Ada Lovelace Over One Hundred Years Ahead of Her Time

In the early 1800s, Ada Lovelace predicted computer technology capable of performing calculations, creating graphics, composing music, and practical and scientific uses.

December 10, 1815 saw the birth of perhaps the most remarkable woman of the 19th century. Her name was August Ada Byron, the daughter of Lord Byron. A little over a month after she was born her father and mother separated and Ada’s mother had sole custody. Ada’s mother was certain of one thing; her daughter would not grow up to be a poet like her father but a woman well versed in mathematics and science.

During her youth, Ada had many tutors, some lasting only a very short time before termination by Ada’s mother. If Lady Byron believed a tutor wasn’t presenting a strong enough base of math and science, or was spending too much time in the arts, they were fired.

Timeline for Ada Byron

When she was 17, Ada Byron made the acquaintance of Mrs. Mary Somerville. Mrs. Somerville encouraged Ada’s interest in mathematics and science but also tried to keep the young woman grounded in society as well. This association was to prove pivotal in the future of the young Ada Byron.

  • In 1835, Ada married William King and became Ada King.
  • While at a dinner party at the Somerville home (November 1835), Ada heard of Charles Babbage and his Analytical Engine for the first time. The idea of a machine that could make calculations and then act upon those calculations immediately captivated the young Ada.
  • William and Ada King became the Earl and Countess of Lovelace in 1838.
  • In 1841, Charles Babbage presented a seminar in Turin, Italy concerning his plans for a new engine.
  • Luigi F. Menabrea published his notes and a sketch of the Analytical Engine in 1842. His notes were in French.
  • Menabrea’s notes are translated and expanded upon by Ada Lovelace in 1843, where she described how the Analytical Engine could be programmed.
  • Babbage and Lady Lovelace began a correspondence at this time that was filled with suggestions, speculations, facts, theories, and more. Her commentaries helped Babbage solidify his own ideas on his engine.
  • By 1844, Ada’s work was seriously affected by her declining health. She developed what was referred to as “consumption.” It was cancer. In 1852, Lady Lovelace died at the young age of 36 leaving her husband and three children.

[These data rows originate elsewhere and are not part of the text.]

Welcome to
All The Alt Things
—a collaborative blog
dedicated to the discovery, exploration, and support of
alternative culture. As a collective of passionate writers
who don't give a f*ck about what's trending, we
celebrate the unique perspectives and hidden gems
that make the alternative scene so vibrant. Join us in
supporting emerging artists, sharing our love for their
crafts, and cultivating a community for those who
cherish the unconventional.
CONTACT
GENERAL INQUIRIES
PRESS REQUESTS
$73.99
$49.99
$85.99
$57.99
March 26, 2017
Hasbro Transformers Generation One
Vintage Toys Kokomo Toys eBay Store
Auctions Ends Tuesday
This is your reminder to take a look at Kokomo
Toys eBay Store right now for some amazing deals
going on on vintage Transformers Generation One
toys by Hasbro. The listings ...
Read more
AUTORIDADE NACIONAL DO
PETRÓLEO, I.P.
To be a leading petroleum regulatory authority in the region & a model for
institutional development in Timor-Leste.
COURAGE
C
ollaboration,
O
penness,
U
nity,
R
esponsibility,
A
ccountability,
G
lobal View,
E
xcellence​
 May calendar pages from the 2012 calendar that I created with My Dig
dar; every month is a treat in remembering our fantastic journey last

In her short life her efforts in the development of programming and computer theory earned her a place in the history books. Many consider her the “Mother of Computer Programming.” Dr. Betty Alexanda Toole, compiler of Ada’s letters, refers to her as “The Enchantress of Numbers.” In 1979, the United States Department of Defense named its universal computer programming language “Ada,” in honor of her contributions.

What the world today sees as exciting new ideas in computing was foreseen by a young woman in England over 150 years ago.